To do: In the data below, set down exactly the lines from the one containing "시는 사람과 동물이 함께 힐링하는 공간을 조성" up to and including the one containing "konkretnie z okolic". Leave the pictures out.

Dataset records
*** Begin section ***

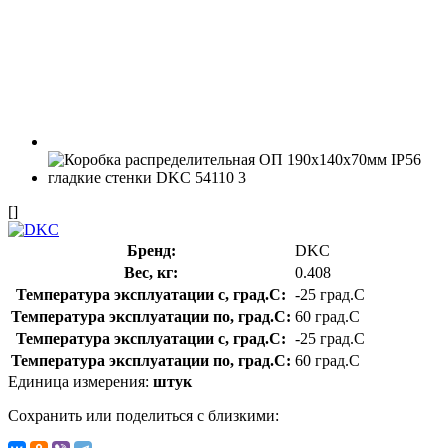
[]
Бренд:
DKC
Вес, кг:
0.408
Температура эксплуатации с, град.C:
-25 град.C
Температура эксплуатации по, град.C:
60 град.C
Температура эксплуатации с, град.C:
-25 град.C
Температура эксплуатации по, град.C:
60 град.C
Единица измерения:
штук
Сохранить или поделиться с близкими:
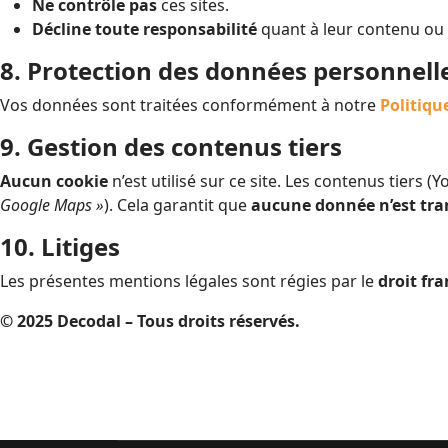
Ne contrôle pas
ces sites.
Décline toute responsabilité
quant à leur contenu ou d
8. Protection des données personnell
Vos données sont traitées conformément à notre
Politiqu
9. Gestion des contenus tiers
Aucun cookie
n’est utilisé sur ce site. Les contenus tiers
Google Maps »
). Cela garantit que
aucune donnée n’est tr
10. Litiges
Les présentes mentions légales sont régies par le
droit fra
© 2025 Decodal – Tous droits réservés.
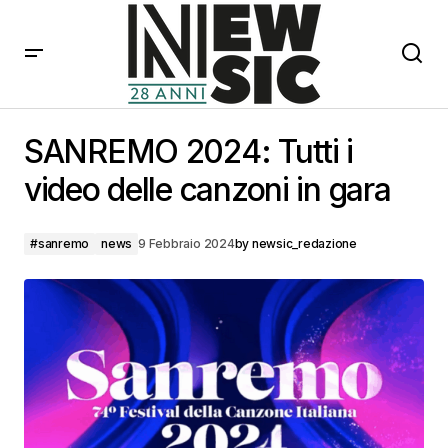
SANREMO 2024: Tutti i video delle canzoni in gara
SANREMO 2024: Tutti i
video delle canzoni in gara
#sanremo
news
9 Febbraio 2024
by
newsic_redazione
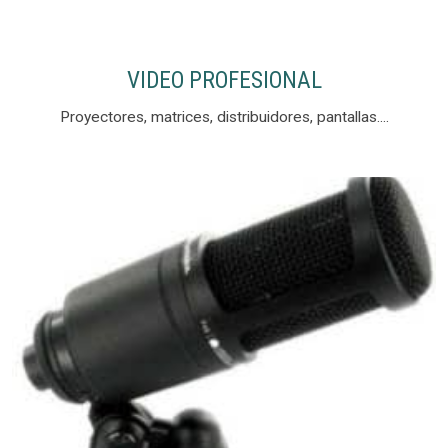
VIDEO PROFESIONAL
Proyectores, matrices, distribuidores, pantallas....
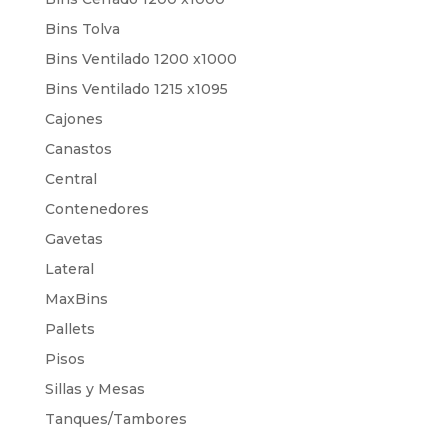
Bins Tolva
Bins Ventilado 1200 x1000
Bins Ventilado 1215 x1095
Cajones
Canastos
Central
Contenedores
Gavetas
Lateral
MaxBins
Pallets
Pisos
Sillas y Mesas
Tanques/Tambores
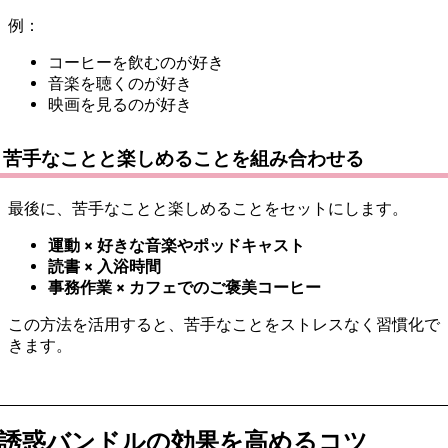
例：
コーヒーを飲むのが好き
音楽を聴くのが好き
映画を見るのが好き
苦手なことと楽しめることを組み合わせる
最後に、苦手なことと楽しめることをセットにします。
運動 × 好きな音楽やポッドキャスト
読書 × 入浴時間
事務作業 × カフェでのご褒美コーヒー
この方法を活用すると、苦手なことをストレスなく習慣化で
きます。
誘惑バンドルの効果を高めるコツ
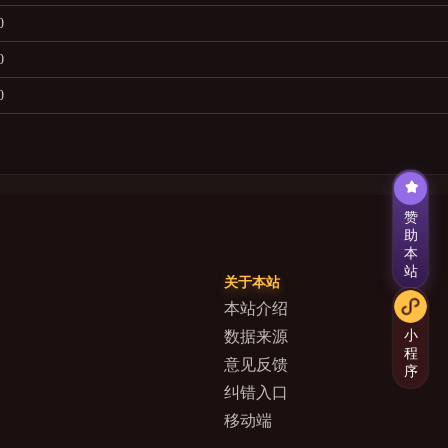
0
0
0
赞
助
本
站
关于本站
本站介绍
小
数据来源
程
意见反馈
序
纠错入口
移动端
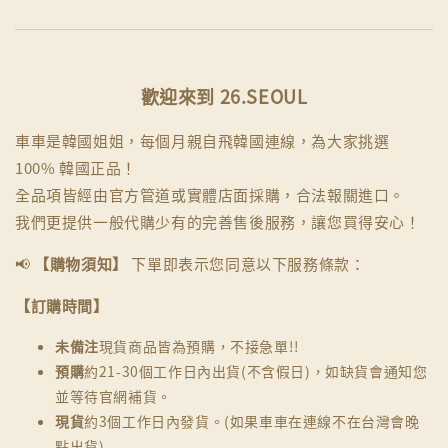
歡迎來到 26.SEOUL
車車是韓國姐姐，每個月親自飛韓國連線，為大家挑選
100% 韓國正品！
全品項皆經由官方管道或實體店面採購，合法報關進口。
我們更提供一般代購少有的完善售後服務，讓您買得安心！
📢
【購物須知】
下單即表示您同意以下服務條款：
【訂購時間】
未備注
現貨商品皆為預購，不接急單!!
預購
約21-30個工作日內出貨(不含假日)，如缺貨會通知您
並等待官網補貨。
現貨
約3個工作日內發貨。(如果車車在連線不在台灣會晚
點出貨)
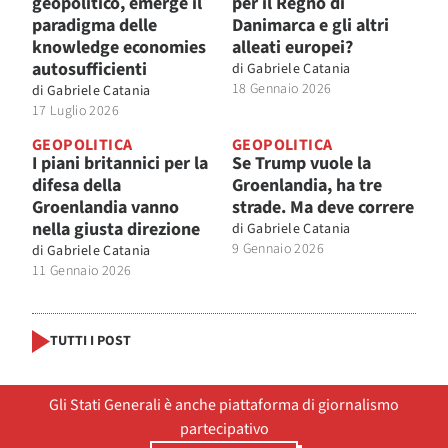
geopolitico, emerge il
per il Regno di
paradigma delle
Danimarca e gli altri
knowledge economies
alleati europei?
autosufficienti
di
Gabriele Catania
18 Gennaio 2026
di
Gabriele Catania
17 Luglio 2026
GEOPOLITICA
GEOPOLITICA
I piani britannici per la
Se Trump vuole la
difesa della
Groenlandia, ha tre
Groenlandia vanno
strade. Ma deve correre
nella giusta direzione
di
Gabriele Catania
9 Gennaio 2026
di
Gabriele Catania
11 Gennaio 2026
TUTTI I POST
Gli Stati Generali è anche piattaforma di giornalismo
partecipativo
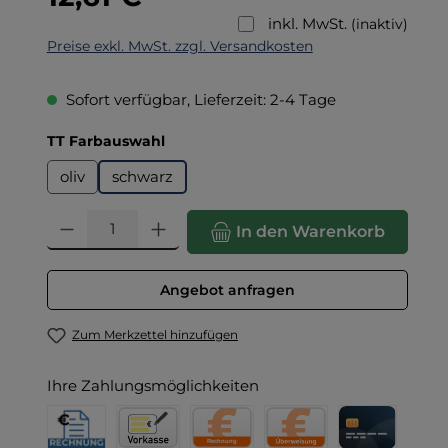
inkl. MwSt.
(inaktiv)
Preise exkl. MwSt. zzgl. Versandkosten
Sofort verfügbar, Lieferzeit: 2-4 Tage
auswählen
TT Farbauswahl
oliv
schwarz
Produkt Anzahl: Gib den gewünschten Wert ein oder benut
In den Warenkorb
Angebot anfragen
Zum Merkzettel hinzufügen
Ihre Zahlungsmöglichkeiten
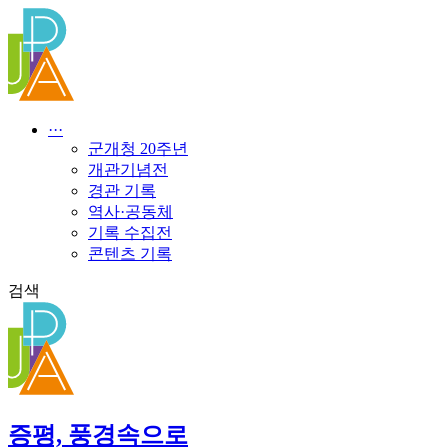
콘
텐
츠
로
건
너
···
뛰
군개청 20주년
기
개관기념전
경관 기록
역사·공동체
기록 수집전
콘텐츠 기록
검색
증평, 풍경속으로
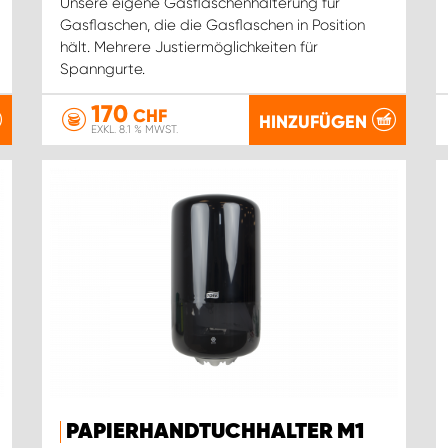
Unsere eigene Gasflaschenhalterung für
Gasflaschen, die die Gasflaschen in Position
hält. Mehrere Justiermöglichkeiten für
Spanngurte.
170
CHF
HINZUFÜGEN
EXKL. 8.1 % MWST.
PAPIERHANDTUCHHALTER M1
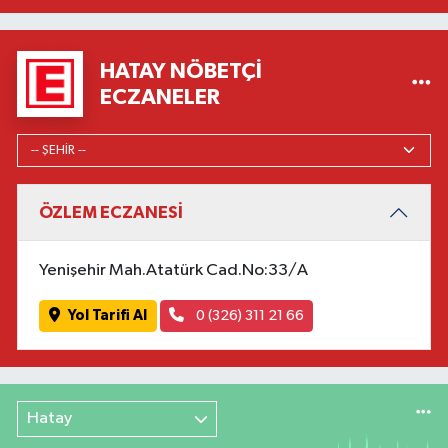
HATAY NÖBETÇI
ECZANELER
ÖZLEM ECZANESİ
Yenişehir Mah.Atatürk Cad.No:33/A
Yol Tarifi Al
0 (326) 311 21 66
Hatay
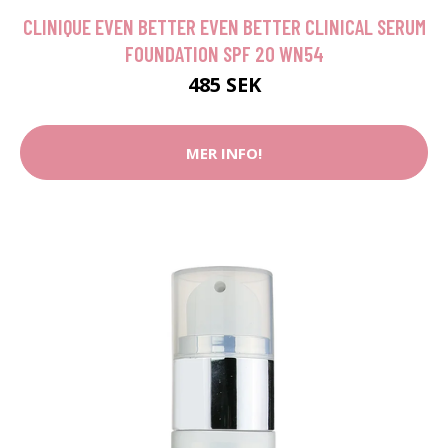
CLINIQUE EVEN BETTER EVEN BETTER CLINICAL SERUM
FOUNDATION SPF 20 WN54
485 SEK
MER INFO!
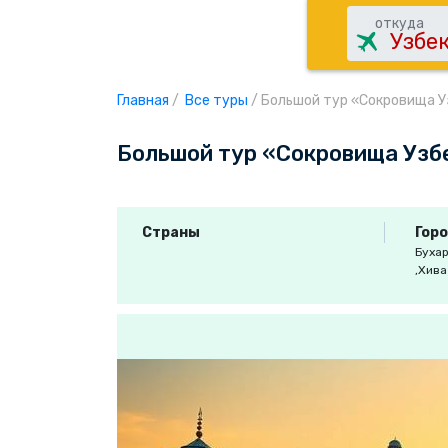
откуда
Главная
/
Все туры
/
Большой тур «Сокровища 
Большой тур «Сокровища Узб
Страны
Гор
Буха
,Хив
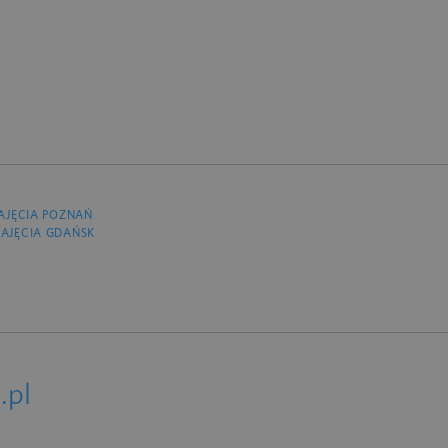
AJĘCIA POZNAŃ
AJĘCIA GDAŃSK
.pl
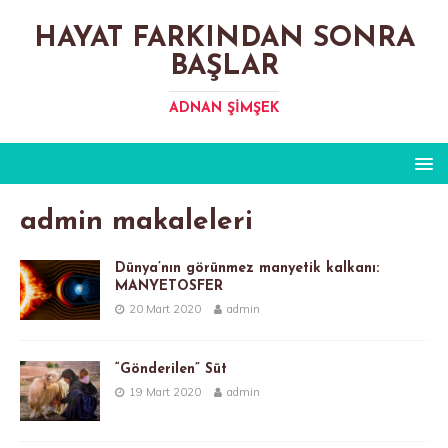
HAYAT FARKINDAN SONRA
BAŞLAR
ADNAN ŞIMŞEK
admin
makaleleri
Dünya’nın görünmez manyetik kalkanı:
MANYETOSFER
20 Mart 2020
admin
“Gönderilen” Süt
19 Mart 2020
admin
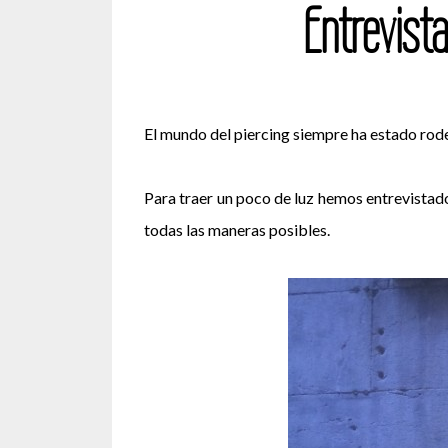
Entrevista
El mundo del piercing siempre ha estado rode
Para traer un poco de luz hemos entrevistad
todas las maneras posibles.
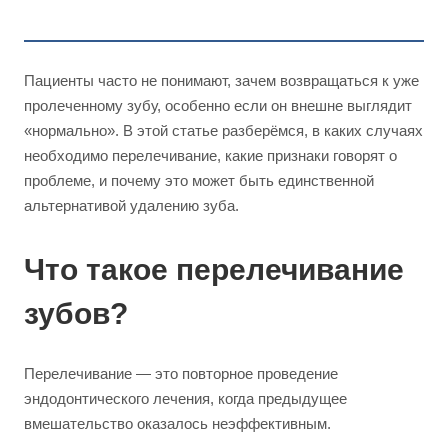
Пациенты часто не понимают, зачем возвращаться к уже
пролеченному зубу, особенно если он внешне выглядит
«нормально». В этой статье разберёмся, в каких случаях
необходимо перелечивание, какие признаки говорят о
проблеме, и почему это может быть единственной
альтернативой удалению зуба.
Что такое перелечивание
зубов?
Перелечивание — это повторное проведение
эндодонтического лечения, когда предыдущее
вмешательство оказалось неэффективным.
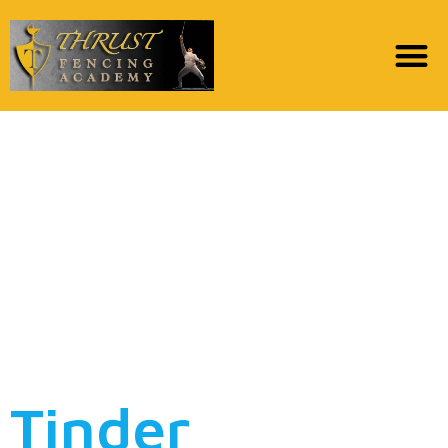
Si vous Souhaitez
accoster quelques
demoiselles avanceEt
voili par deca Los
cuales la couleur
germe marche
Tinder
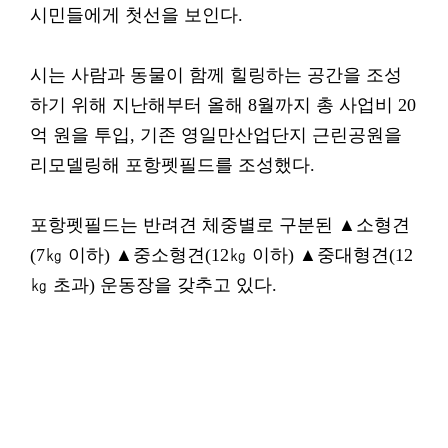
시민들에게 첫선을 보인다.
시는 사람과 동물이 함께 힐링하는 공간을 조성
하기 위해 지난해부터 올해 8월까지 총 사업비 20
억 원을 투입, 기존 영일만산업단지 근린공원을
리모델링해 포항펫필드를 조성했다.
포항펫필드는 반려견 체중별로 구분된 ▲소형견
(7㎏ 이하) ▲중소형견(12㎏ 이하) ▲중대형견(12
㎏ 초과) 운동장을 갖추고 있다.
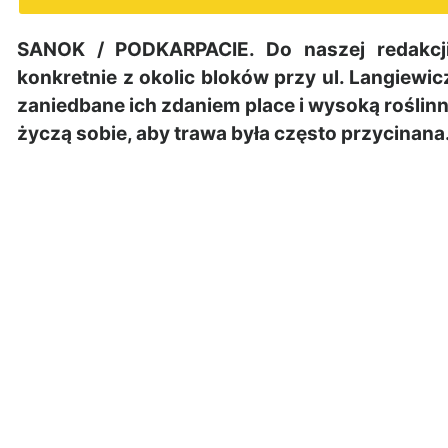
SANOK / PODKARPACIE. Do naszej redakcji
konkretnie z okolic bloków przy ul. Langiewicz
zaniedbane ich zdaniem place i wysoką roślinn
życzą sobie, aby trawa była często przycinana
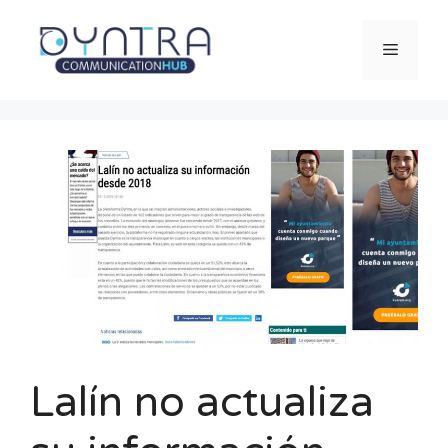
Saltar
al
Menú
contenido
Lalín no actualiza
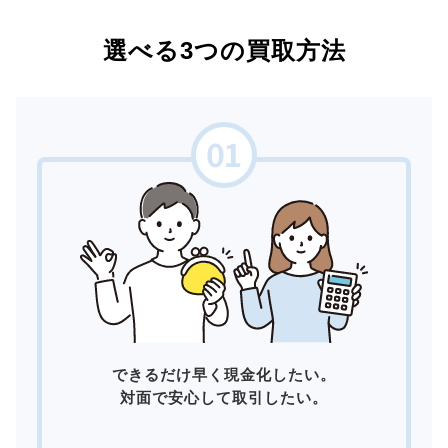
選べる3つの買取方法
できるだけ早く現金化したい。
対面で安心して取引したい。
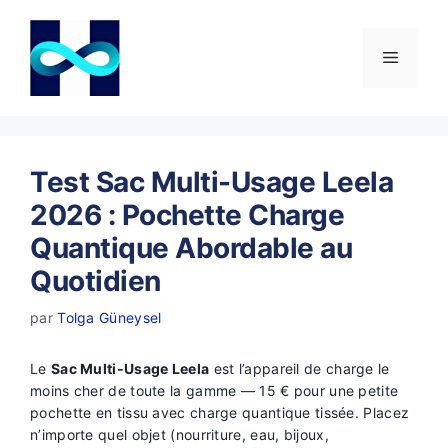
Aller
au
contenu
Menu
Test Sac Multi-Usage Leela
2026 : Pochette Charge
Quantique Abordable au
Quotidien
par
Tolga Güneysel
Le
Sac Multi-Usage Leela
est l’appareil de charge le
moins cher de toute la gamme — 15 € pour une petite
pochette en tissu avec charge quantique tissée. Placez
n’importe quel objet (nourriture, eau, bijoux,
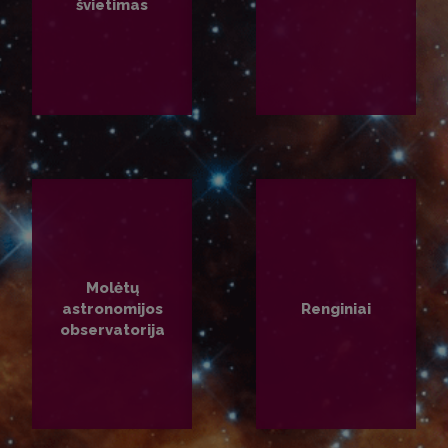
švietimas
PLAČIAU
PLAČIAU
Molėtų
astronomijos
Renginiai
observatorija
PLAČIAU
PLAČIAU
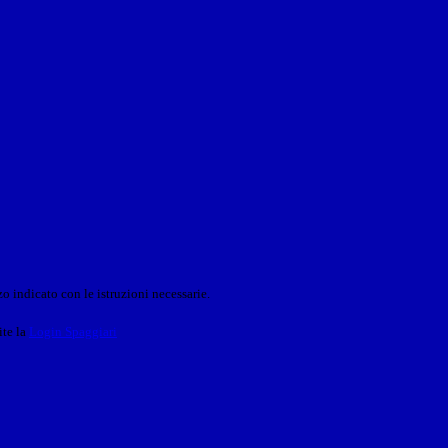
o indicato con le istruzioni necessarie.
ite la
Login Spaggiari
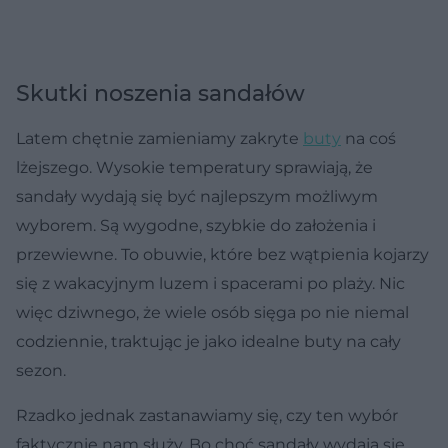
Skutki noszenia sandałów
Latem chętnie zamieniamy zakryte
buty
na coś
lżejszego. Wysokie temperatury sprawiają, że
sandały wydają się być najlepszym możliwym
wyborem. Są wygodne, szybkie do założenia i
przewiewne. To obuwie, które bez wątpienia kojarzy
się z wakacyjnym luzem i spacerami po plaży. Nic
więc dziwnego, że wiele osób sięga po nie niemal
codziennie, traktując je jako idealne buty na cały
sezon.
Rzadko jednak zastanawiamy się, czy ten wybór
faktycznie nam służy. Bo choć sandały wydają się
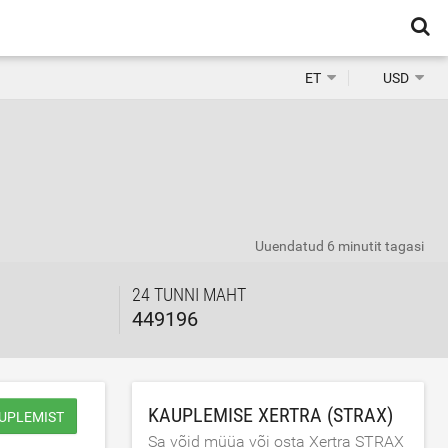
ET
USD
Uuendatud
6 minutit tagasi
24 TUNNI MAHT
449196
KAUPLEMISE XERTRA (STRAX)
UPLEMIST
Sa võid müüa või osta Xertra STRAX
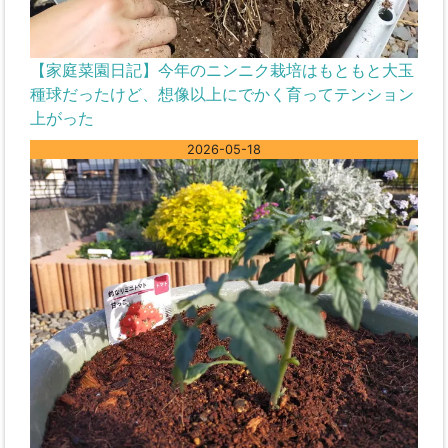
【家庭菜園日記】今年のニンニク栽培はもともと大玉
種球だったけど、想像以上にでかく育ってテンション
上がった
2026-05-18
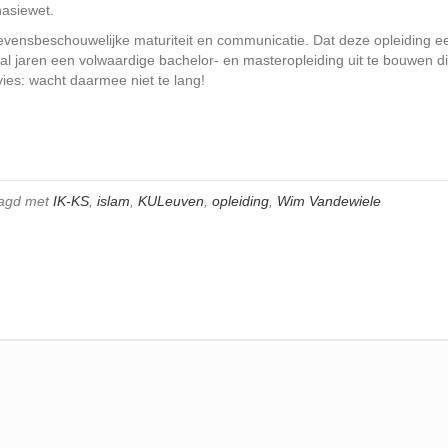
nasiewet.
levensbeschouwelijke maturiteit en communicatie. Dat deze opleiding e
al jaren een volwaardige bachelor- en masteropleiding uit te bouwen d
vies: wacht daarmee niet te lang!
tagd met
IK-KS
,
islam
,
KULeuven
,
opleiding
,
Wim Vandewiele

*** End section ***

Output of the task:
시는 사람과 동물이 함께 힐링하는 공간을 조성
하기 위해 지난해부터 올해 8월까지 총 사업비 20
억 원을 투입, 기존 영일만산업단지 근린공원을
리모델링해 포항펫필드를 조성했다.
포항펫필드는 반려견 체중별로 구분된 ▲소형견
(7㎏ 이하) ▲중소형견(12㎏ 이하) ▲중대형견(12
㎏ 초과) 운동장을 갖추고 있다.
SANOK / PODKARPACIE. Do naszej redakcji
konkretnie z okolic bloków przy ul. Langiewicz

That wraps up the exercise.